Damn, she moves fast! I don't know that I'd have the courage to just walk up to anyone and say "let's you and me get to bed," even if there was an all-out citywide celebration!



: Is that an issue?

: Far from it. I'm randy and I'm a sucker for a bit of mystery.

: What do you think, Ezra? Ever had a threeway with a Ghian before?

: ... If I'm honest, this hit kind of quickly.

: That's just a part of the fun! We're all horny and drunk and excited. Tonight's the perfect night for doing something a little crazy!

: Let's just head back to my place and we'll see where the night takes us. I got a couple extra beers in my fridge if any of us need any extra loosening up.

: Not that that's a concern.

: Jumping straight into a threeway with Carla and Isol? I mean, Carla, sure, but I've only known Isol for a few minutes, and, I don't know, maybe the alcohol would affect my performance...?

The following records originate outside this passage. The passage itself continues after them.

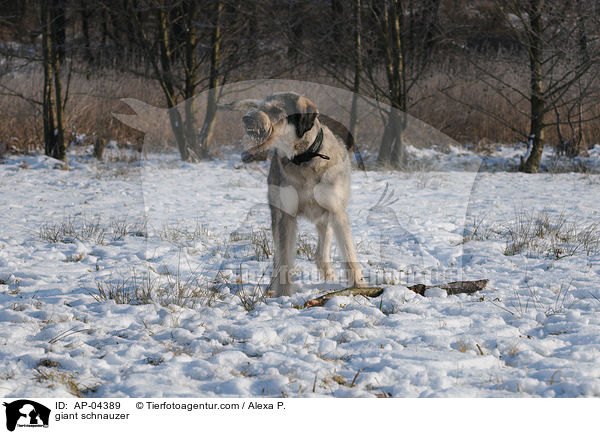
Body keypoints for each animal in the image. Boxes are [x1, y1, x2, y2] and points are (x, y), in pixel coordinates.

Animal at [239, 91, 366, 294]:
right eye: (258, 105)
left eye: (276, 110)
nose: (246, 118)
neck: (304, 157)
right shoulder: (286, 216)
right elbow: (284, 259)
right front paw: (282, 294)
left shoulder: (336, 212)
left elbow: (348, 252)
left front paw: (359, 286)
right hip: (276, 216)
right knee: (278, 257)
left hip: (326, 220)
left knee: (321, 253)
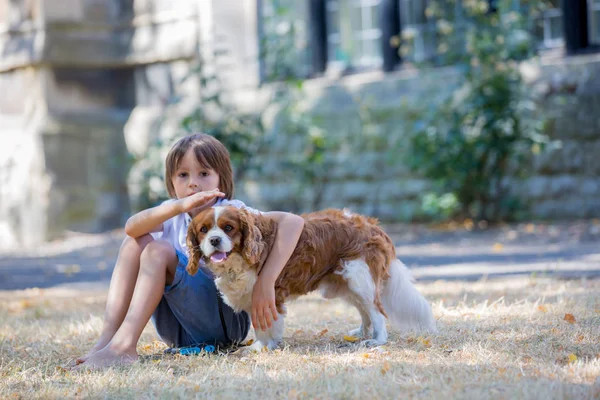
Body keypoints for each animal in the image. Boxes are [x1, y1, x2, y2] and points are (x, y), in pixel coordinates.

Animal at [188, 206, 436, 350]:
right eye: (203, 230)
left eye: (228, 228)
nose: (214, 240)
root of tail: (373, 225)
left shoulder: (268, 294)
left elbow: (266, 326)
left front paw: (262, 346)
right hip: (348, 283)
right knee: (365, 311)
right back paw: (361, 332)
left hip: (360, 279)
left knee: (377, 311)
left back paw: (378, 339)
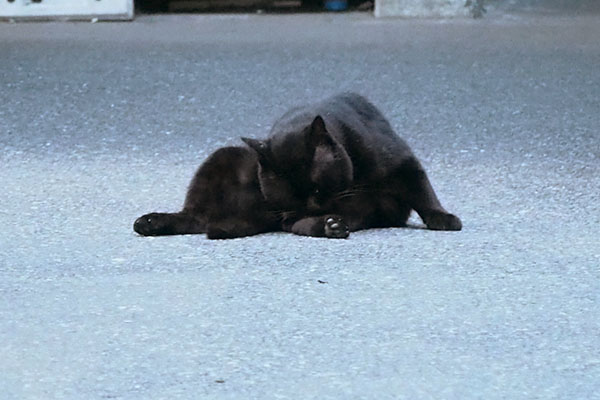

Who'd pick the second option on their first runthrough, honestly?

* * *

:siren: Goon participation! :siren:

This chapter has two votes I'd kindly like your opinions on.

First, we need to choose Ezra's sex, and optionally, any pronouns, non-cis labels or gender identity-related matters. (Note: this was already chosen, the chapter's been updated to reflect this.)

Second, what do we do with Carla and Isol? Do we take the threesome or pass on it? Don't worry, I'll remind you that the game does not portray any sex scenes or pornographic images.